76. Başvurucu; ihlalin tespitine, ihlalin tüm sonuçları ile giderilmesi için gerekli tedbirlerin alınmasına ve 50.000 TL manevi tazminata karar verilmesini istemiştir.
77. Yaşam hakkı ve kötü muamele yasağı ile bu hak ve yasak ile bağlantılı olarak etkili başvuru hakkının ihlal edildiği sonucuna varılmıştır. İhlalin idarenin geri gönderme şeklindeki işlem ve eyleminden kaynaklandığı anlaşılmıştır.

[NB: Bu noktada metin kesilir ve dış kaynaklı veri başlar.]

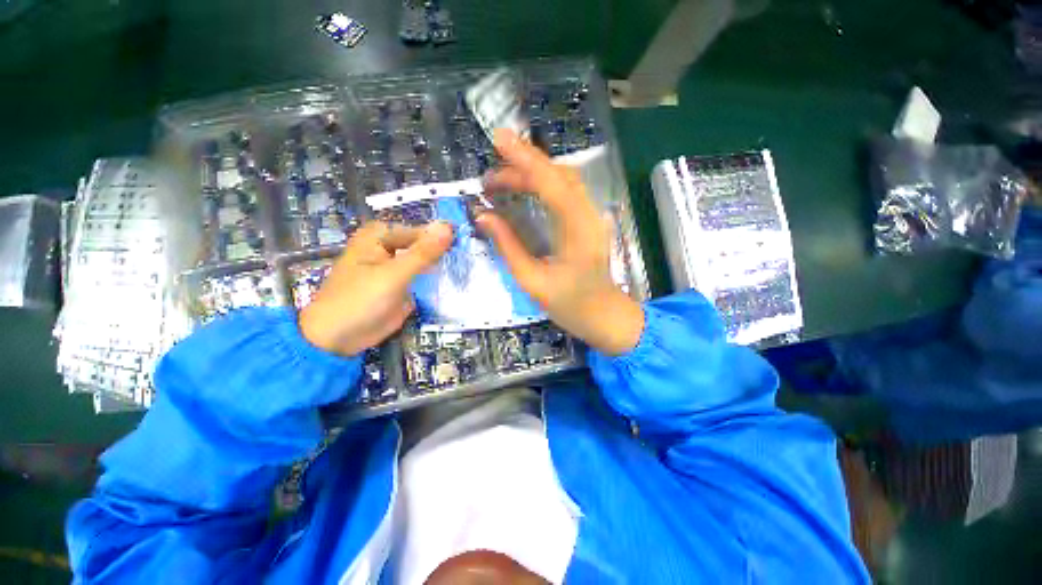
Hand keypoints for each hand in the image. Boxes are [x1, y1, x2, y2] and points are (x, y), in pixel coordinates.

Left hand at [299, 221, 453, 355]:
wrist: (340, 339)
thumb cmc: (359, 299)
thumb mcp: (394, 273)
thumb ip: (423, 252)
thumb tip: (447, 227)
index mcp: (380, 237)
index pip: (418, 230)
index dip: (441, 234)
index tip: (465, 240)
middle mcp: (390, 250)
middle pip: (424, 245)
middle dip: (445, 250)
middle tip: (469, 253)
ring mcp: (399, 270)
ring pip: (427, 262)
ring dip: (444, 265)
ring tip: (468, 266)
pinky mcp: (405, 288)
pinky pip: (426, 279)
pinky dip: (440, 280)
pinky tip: (458, 281)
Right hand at [476, 129, 643, 355]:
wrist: (603, 315)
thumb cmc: (570, 305)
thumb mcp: (531, 281)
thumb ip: (507, 246)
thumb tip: (483, 216)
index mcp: (577, 233)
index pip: (551, 184)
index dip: (525, 160)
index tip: (499, 139)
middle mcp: (589, 216)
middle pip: (559, 175)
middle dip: (523, 166)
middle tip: (489, 176)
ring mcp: (592, 216)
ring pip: (564, 180)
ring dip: (532, 173)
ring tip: (500, 181)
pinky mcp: (589, 220)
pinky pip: (567, 191)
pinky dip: (544, 183)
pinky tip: (524, 188)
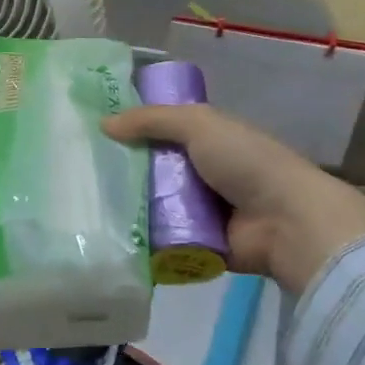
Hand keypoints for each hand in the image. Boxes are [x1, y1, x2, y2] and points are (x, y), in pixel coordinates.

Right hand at [101, 105, 364, 289]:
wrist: (287, 222)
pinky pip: (158, 239)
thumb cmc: (246, 162)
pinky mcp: (194, 244)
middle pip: (149, 170)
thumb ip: (152, 120)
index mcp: (205, 140)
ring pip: (149, 205)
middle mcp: (199, 174)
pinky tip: (104, 234)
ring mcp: (197, 211)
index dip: (130, 131)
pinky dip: (137, 238)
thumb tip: (103, 124)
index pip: (159, 132)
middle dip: (119, 171)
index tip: (91, 134)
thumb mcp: (199, 125)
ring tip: (82, 205)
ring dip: (124, 206)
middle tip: (78, 173)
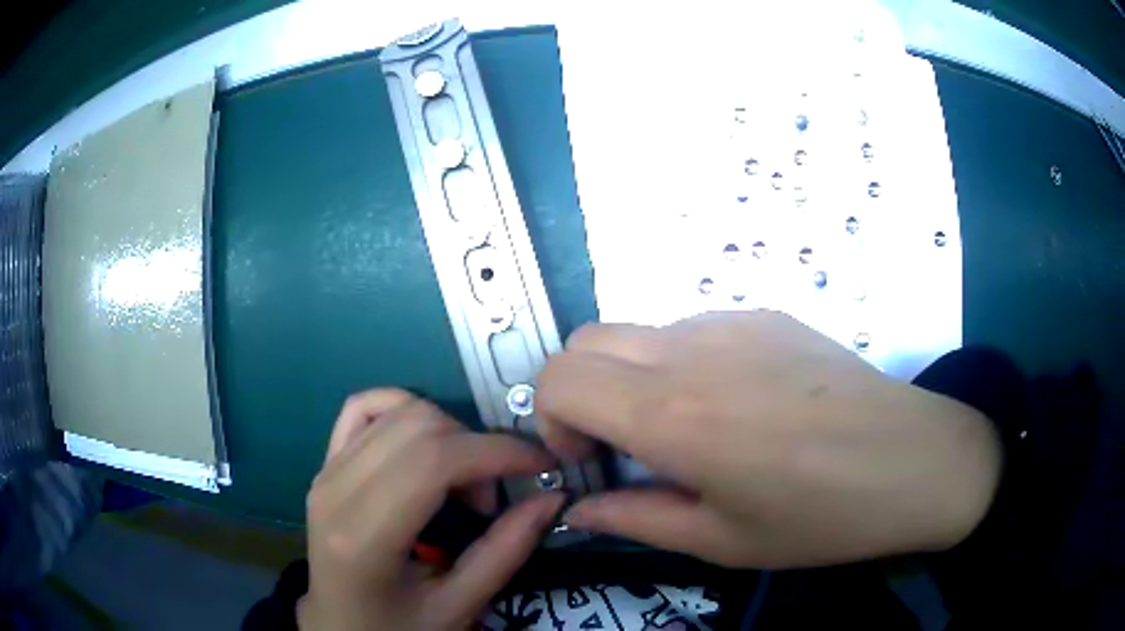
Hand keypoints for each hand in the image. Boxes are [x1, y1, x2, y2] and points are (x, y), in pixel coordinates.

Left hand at [302, 389, 563, 629]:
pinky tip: (426, 447)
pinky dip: (405, 410)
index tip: (542, 465)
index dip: (497, 452)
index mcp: (363, 536)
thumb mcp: (459, 606)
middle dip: (477, 448)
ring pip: (398, 409)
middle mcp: (335, 490)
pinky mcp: (325, 464)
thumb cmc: (398, 629)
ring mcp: (325, 471)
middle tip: (492, 500)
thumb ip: (506, 551)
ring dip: (448, 434)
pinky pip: (364, 408)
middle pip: (419, 425)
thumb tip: (553, 496)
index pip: (433, 460)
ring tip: (461, 483)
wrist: (340, 627)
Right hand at [537, 311, 1001, 568]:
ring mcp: (732, 321)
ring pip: (639, 333)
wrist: (913, 460)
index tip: (589, 458)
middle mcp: (690, 351)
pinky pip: (693, 329)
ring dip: (634, 378)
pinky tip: (739, 403)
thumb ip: (633, 520)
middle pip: (585, 341)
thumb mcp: (719, 540)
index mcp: (672, 415)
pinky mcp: (765, 313)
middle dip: (580, 392)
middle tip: (623, 444)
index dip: (552, 419)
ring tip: (690, 429)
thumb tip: (578, 511)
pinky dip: (683, 363)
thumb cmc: (819, 517)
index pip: (557, 377)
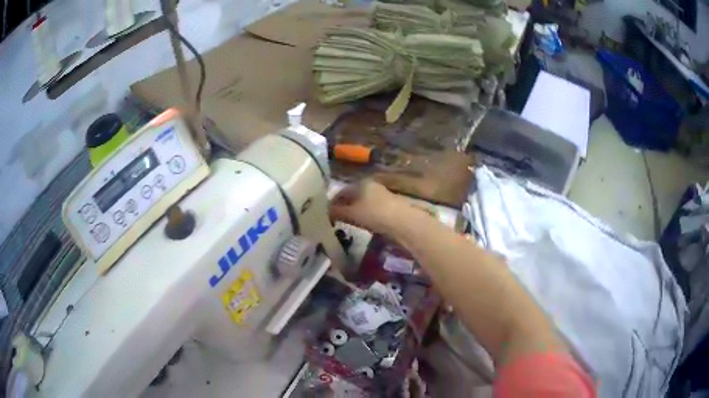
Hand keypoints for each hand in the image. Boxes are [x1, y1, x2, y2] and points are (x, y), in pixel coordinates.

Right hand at [330, 180, 406, 233]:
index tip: (325, 214)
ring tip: (347, 224)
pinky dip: (364, 216)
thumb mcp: (351, 213)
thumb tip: (325, 211)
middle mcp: (371, 186)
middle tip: (334, 220)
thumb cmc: (373, 214)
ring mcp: (381, 196)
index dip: (332, 202)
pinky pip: (371, 210)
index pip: (341, 192)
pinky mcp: (389, 207)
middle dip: (343, 207)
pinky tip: (362, 225)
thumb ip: (336, 212)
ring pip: (362, 204)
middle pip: (352, 197)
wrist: (402, 222)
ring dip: (354, 212)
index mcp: (360, 183)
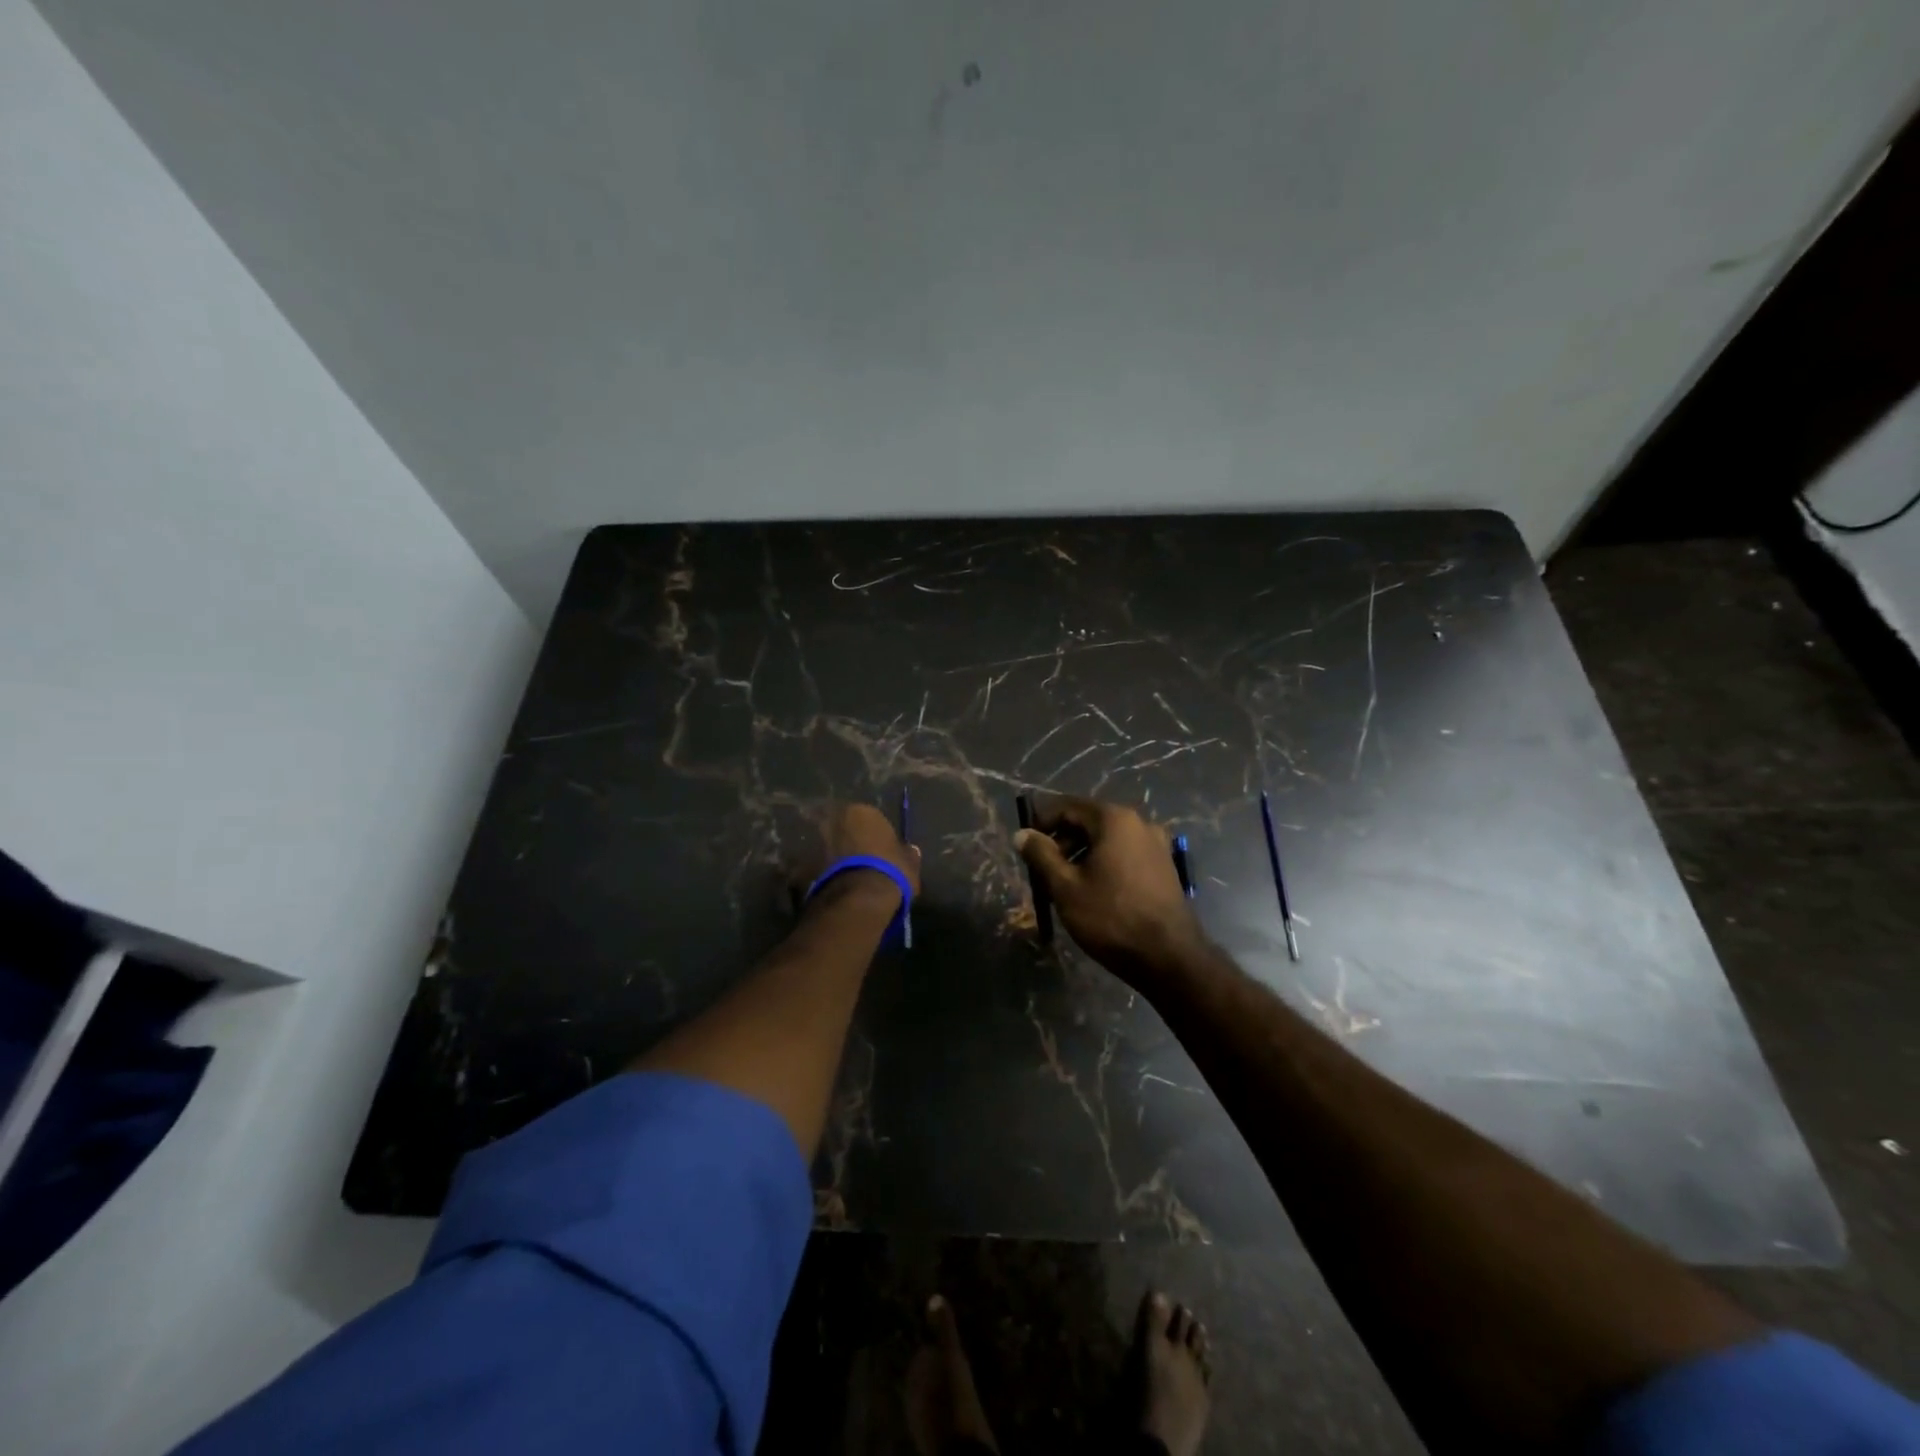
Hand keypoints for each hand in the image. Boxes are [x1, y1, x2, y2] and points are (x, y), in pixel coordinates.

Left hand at [820, 802, 921, 902]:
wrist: (860, 898)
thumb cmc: (890, 870)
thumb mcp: (909, 863)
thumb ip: (907, 853)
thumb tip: (911, 850)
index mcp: (862, 812)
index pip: (868, 817)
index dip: (873, 833)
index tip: (879, 847)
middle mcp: (837, 820)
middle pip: (844, 827)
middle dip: (850, 839)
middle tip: (861, 858)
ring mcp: (819, 842)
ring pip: (830, 845)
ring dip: (836, 855)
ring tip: (849, 873)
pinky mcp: (807, 865)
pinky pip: (820, 865)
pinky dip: (826, 872)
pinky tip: (838, 884)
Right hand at [1015, 796, 1202, 988]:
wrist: (1169, 957)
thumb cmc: (1110, 917)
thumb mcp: (1065, 886)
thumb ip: (1040, 855)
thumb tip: (1022, 834)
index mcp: (1114, 819)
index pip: (1068, 806)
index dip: (1042, 822)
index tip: (1025, 847)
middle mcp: (1139, 823)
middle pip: (1089, 821)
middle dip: (1061, 842)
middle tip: (1042, 871)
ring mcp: (1156, 845)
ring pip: (1107, 840)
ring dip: (1081, 855)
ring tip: (1065, 886)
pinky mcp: (1164, 867)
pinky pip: (1124, 854)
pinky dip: (1103, 864)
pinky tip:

78. Yalnızca ihlal tespitiyle giderilemeyecek olan manevi zararları karşılığında başvurucuya net 50.000 TL manevi tazminat ödenmesine karar verilmesi gerekir.
VI. HÜKÜM
Açıklanan gerekçelerle;
A. Adli yardım talebinin KABULÜNE,
B. 1. Kişi özgürlüğü ve güvenliği hakkının ihlal edildiğine ilişkin iddianın başvuru yollarının tüketilmemesi nedeniyle KABUL EDİLEMEZ OLDUĞUNA,
2. Yaşam hakkının ve kötü muamele yasağının ihlal edildiğine ilişkin iddianın KABUL EDİLEBİLİR OLDUĞUNA,
3. Yaşam hakkı ve kötü muamele yasağı ile bağlantılı olarak etkili başvuru hakkının ihlal edildiğine ilişkin iddianın KABUL EDİLEBİLİR OLDUĞUNA,
C. 1. Anayasa’nın 17. maddesinde güvence altına alınan yaşam hakkının ve kötü muamele yasağının İHLAL EDİLDİĞİNE,
2. Anayasa’nın 17. maddesinde güvence altına alınan yaşam hakkı ve kötü muamele yasağı ile bağlantılı olarak, Anayasa’nın 40. maddesinde güvence altına alınan etkili başvuru hakkının İHLAL EDİLDİĞİNE,
D. Başvurucuya net 50.000 TL manevi tazminat ÖDENMESİNE,
E. 9.900 TL vekâlet ücretinden oluşan yargılama giderinin başvurucuya ÖDENMESİNE,
F. Ödemenin kararın tebliğini takiben başvurucunun Hazine ve Maliye Bakanlığına başvuru tarihinden itibaren dört ay içinde yapılmasına, ödemede gecikme olması hâlinde bu sürenin sona erdiği tarihten ödeme tarihine kadar geçen süre için yasal FAİZ UYGULANMASINA,
G. Kararın bir örneğinin İçişleri Bakanlığına ve Adalet Bakanlığına GÖNDERİLMESİNE 2/5/2023 tarihinde OYBİRLİĞİYLE karar verildi.